Data shown>
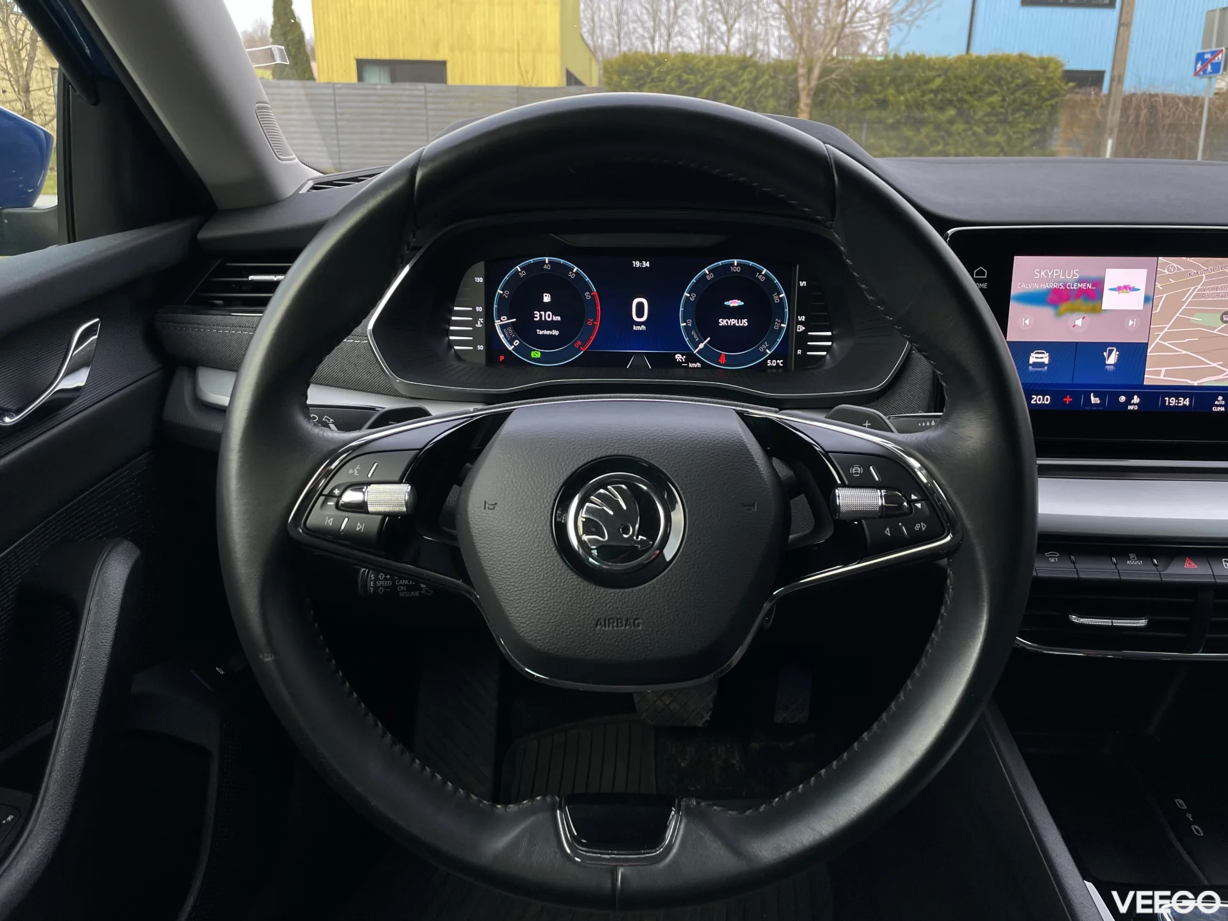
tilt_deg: -18.5
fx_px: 922
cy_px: 460
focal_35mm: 26
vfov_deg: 53.1
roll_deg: -0.8
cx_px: 614
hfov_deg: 67.3
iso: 100
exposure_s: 1/121
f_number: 1.6
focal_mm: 4.2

Exercise>
Pictures aside, restate all of the entries exactly.

Your solution>
tilt_deg: -18.5
fx_px: 922
cy_px: 460
focal_35mm: 26
vfov_deg: 53.1
roll_deg: -0.8
cx_px: 614
hfov_deg: 67.3
iso: 100
exposure_s: 1/121
f_number: 1.6
focal_mm: 4.2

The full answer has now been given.